Tout distingue Gin de l’univers où elle vit. D’abord son mari, M. Toad, collectionneur de corsets de l’époque victorienne, étranger à la musique qu’elle joue sur son piano, mais séduit par cette qualité toutefois lorsqu’il l’entend dans l’hôpital psychiatrique où le beau-père de Gin l’a fait interner. Abusivement. L’Ouest australien ensuite, où le couple s’installe. Là-bas, dans ce coin reculé, oublié au fond du bush crasseux et poussiéreux, les rustres qui font son voisinage avec les cacatoès, les pies, les kangourous et les troglodytes, la considèrent avec méfiance et même rejettent cette femme musicienne, albinos, différente. La discrimination n’est pas nouvelle. Sa peau blanche paraissait « pornographique » à son beau-père et autrefois ses camarades de classe la moquaient en scandant : « Blanche comme le gommier fantôme et le gommier neige, la petite Gin Boyle est moins belle que Blanche-Neige ».

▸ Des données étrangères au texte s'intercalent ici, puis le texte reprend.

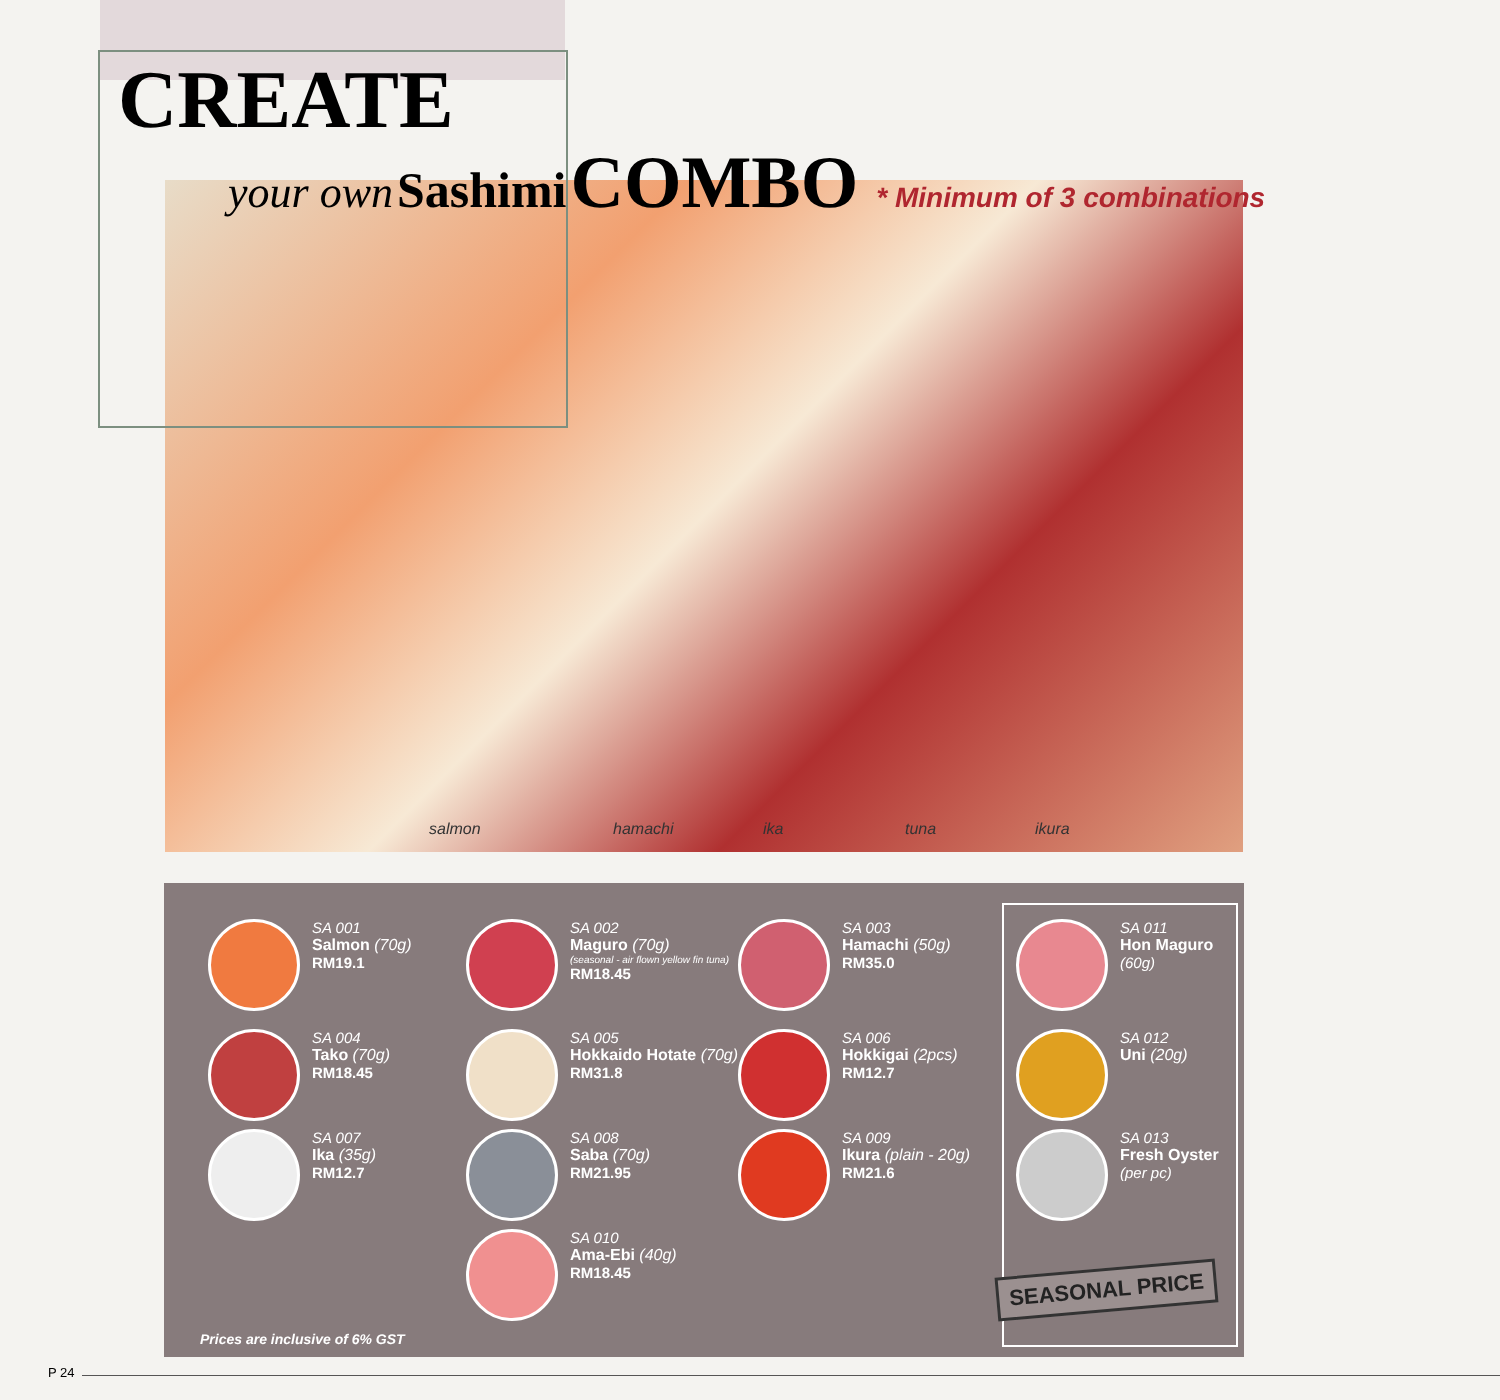CREATE
your own Sashimi COMBO * Minimum of 3 combinations
salmon hamachi ika tuna ikura
SA 001
Salmon (70g)
RM19.1
SA 002
Maguro (70g)
(seasonal - air flown yellow fin tuna)
RM18.45
SA 003
Hamachi (50g)
RM35.0
SA 004
Tako (70g)
RM18.45
SA 005
Hokkaido Hotate (70g)
RM31.8
SA 006
Hokkigai (2pcs)
RM12.7
SA 007
Ika (35g)
RM12.7
SA 008
Saba (70g)
RM21.95
SA 009
Ikura (plain - 20g)
RM21.6
SA 010
Ama-Ebi (40g)
RM18.45
SA 011
Hon Maguro
(60g)
SA 012
Uni (20g)
SA 013
Fresh Oyster
(per pc)
SEASONAL PRICE
Prices are inclusive of 6% GST
P 24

Nous sommes en 1944 et soudain une lumière s’allume dans l’univers de Gin. Deux prisonniers de guerre italiens font leur apparition. Dès 1941 et jusqu’en 1947, dix-huit mille prisonniers italiens furent en effet envoyés en Australie par les autorités britanniques. A partir de 1943, ils servent de main-d’œuvre dans les fermes et quand Mussolini enfin se rend, la situation est inédite. Elle transforme ces hommes en prisonniers qui ne sont soudain plus des ennemis. Ils travaillent alors sans surveillance dans des fermes isolées. Comme celle de Toad et de Gin où débarquent Antonio et John. L’histoire prend alors un autre relief. La vie intérieure de Gin change brutalement. Désormais, Antonio prononce son prénom avec une telle douceur que le duvet de sa nuque se hérisse. Gin aime le gilet qu’il porte sans chemise en dessous, à même la peau. Avec lui, la musique revient aussi dans sa vie et forcément on imagine une histoire d’amour salvatrice, le passage d’une obscurité à une clarté. Le roman de Goldie Goldbloom est riche de mille autres qualités, de nuances, de fièvre qui se contient, de l’appel des sens, du départ soudain d’Antonio et qu’elle cherche jusqu’en Italie, en vain. Trouvant, dans ce pays, les traces des horreurs de la guerre. Trouvant aussi, peut-être la force de revenir à elle, vers les siens.
Serge Airoldi
Gin et les Italiens
Goldie Goldbloom
Traduit de l’anglais (Australie) par Eric Chédaille,
Christian Bourgois, 420 pages, 23 €
Domaine étranger Gin et les Italiens
mai 2011 | Le Matricule des Anges n°123
| par
Serge Airoldi
Un livre
Par
Serge Airoldi
Le Matricule des Anges n°123
, mai 2011.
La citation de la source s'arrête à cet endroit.